Updated July 11, 2016: The SDK requirement has been updated to 1.6. This also forced the Microsoft Visual Studio* version to 2013.
|Intel® Software Guard Extensions (Intel® SGX) SDK v1.6||Yes||Required for developing Intel SGX applications.|
|Microsoft Visual Studio* 2013 Professional Edition||Yes||Required for the SDK. Each SDK release is tied to specific versions of Visual Studio in order to enable the wizards, developer tools, and various integration components.|
|Intel® Parallel Studio XE 2013 Professional Edition for Windows*||No|
This is recommended but it is not strictly necessary for Intel SGX development.
This series will cover every aspect of the software development cycle when building an Intel SGX application, beginning at application design, and running through development, testing, packaging, and deployment. The tutorials will cover concepts and design, application development and Intel SGX integration, validation and testing, packaging and deployment, and disposition.
We’re excited to be launching this series and are looking forward to having you join us!
Part 1 of the series, Intel® Software Guard Extensions Tutorial Series: Part 1, Intel® SGX Foundation, provides an overview of the technology and lays the groundwork for the rest of the tutorial.

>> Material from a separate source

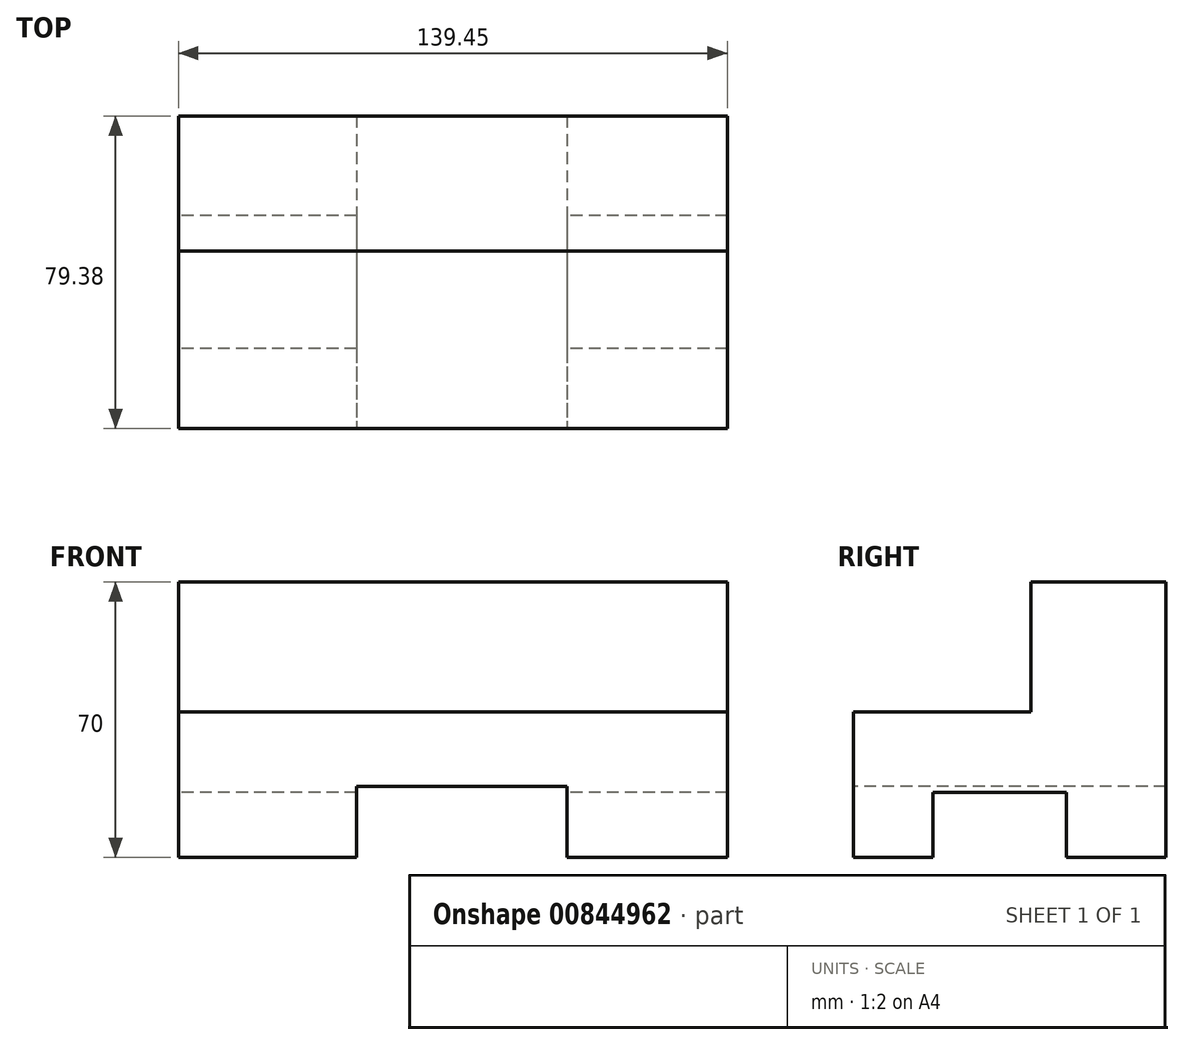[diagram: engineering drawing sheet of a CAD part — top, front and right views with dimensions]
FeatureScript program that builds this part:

Part 2 of the series, Intel® Software Guard Extensions Tutorial Series: Part 2, Application Design, describes a high-level specification for the application we’ll be developing: a simple password manager.
Part 3 of the series, Intel® Software Guard Extensions Tutorial Series: Part 3, Designing for Intel® SGX, discusses how to design an application with Intel SGX in mind.
Part 4 of the series, Intel® Software Guard Extensions Tutorial Series: Part 4, Enclave Design, begins development on the enclave.
Part 5 of the series, Intel® Software Guard Extensions Tutorial Series: Part 5, Enclave Development, completes the first version of the enclave.
Part 6 of the series, Intel® Software Guard Extensions Tutorial Series: Part 6, Dual Code Paths, makes our application capable of running on hosts both with and without Intel SGX support.
Part 7 of the series, Intel® Software Guard Extensions Tutorial Series: Part 7, Refining the Enclave, revisits the enclave interface and adds a small refinement to make it simpler and more efficient.
Part 8 of the series, Intel® Software Guard Extensions Tutorial Series: Part 8, GUI Integration, integrates the user interface with the back-end code.
Part 9 of the series, Intel® Software Guard Extensions Tutorial Series: Part 9, Power Events and Data Sealing, looks at the impact of power events on Intel SGX and adapts our application to provide a seamless user experience.
Part 10 of the series, Intel® Software Guard Extensions Tutorial Series: Part 10, Enclave Analysis and Debugging, examines the Intel SGX Debugger and the Enclave Memory Measurement Tool.
*Note: Due to attrition, the cadence of the releases may stretch out to every three to four weeks on average. We are still committed to this series, though, and in particular do not want the quality to suffer in order to meet the more aggressive schedule that we had originally planned. We do apologize for any inconvenience this causes.